Cuando las vagonetas habían descargado los materiales volvían a despegar sin el menor ruido, como si el viento las elevara en el aire. Y las máquinas voladoras llegaban en sucesión interminable, descargando incontables materiales que desaparecían de inmediato. Nada quedaba amontonado sobre la pista. Al levantar vuelo la vagoneta, su carga ya había sido retirada.
“Son como hombres”, pensó Vickers. “Esas máquinas actúan como si fueran hombres”. No operaban automáticamente; de lo contrario cada operación debía cumplirse en cierto lugar y en un momento determinado, y era evidente que los vehículos no aterrizaban nunca en el mismo sitio ni regularmente. Sin embargo, cada vez que aterrizaba una vagoneta había en la zona una máquina adecuada para encargarse del material descargado.
“Son como seres inteligentes”, se dijo Vickers. Y comprendió enseguida que eso eran, sin lugar a dudas. Eran robots, cada uno diseñado para ocuparse de una tarea determinada. No se trataba de los robots humanoides creados por la imaginación, sino de máquinas prácticas dotadas de inteligencia y de finalidad.
El sol ya se había puesto. Al levantar la vista hacia las torres, el escritor notó que los discos giraban lentamente hacia el este, de modo tal que cuando el sol volviera a salir, a la mañana siguiente, estarían ya enfrentándolo.
“Energía solar”, se dijo Vickers. ¿Dónde había oído hablar de energía solar? ¡Claro, en las casas fabricadas por los mutantes!

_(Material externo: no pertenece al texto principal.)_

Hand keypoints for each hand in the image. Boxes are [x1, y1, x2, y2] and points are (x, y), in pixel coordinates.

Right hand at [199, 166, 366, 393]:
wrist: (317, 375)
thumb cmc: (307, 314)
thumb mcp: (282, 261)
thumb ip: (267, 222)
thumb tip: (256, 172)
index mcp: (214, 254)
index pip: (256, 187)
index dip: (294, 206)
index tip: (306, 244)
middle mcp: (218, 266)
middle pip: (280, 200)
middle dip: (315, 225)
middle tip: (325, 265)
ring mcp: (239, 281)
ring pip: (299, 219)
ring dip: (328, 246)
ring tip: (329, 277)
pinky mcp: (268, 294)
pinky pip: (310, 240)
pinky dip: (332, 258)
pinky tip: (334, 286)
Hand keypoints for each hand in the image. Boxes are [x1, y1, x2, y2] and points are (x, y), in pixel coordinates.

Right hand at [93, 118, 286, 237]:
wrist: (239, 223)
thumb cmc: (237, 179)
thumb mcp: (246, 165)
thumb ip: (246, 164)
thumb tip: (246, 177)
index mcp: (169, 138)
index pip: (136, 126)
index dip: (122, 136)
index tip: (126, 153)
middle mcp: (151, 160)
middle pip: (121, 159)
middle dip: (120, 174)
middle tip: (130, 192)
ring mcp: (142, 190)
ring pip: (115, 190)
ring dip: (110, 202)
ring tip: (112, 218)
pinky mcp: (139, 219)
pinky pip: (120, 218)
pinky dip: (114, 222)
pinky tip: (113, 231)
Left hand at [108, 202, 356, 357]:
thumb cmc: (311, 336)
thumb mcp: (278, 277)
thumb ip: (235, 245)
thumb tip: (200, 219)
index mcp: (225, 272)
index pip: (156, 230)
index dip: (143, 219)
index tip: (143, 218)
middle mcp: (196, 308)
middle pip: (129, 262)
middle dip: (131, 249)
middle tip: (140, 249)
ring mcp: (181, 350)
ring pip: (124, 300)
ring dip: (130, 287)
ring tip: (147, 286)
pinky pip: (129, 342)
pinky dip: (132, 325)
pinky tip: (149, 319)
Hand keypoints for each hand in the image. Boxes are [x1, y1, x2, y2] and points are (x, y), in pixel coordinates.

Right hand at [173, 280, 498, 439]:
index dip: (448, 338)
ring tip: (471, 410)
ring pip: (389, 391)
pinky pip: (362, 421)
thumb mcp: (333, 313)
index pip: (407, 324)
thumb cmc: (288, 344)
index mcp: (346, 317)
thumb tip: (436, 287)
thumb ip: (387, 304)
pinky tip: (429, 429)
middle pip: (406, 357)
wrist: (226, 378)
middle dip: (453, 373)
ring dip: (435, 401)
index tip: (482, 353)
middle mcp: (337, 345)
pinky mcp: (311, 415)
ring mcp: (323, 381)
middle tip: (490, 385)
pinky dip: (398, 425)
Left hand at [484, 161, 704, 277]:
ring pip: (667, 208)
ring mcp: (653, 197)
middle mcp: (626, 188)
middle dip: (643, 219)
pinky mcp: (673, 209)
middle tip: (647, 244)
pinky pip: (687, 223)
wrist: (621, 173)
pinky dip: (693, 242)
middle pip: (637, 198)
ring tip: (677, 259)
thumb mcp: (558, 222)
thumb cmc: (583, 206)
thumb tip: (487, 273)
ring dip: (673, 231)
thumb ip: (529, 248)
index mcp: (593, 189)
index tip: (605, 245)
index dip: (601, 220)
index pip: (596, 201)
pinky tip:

Aquel pequeño vendedor les había explicado, a él y a Ann, que cuando se dispone de tal energía uno puede prescindir de los servicios públicos. Y allí estaba la energía solar. También allí había máquinas exentas de fricción que funcionaban sin hacer ruido. Al igual que los coches Eterno, no se desgastarían jamás y durarían por muchas generaciones.
Las máquinas no le prestaron la menor atención. Era como si no lo vieran ni sospecharan su presencia allí. Ninguna vaciló al pasar junto a él, ninguna se apartó de su camino para abrirle paso. Tampoco hubo movimientos amenazadores en su dirección.
Al morir el día la zona quedó iluminada, aunque una vez mas Vickers no pudo hallar la fuente de esa iluminación. El trabajo no se interrumpió. Las vagonetas voladoras (grandes artefactos angulosos, similares a cajas) seguían aterrizando para volver a partir tras haber descargado sus materiales. Las transportadoras no dejaban de pasar a toda carrera. Las interminables filas de máquinas, en el interior de los edificios, proseguían con su silenciosa labor.
¿Acaso las vagonetas eran también robóticas? Probablemente lo eran.
Vickers siguió recorriendo la fábrica, siempre ceñido al edificio para no estorbar el paso. Encontró una gran plataforma de carga, llena de cajones apilados que las máquinas llevaban hasta allí para cargarlas en las vagonetas voladoras; y éstas marchaban incesantemente hacia su destino, cualquiera que fuese. Desvió su rumbo para salir a la plataforma, a fin de examinar con más detenimiento algunos de los cajones; sólo vio en ellos unos letreros escritos en código. Se le ocurrió abrir alguno de ellos, pero no tenía herramientas y le asustaba un poco la posible reacción de las máquinas si él interfería en su trabajo.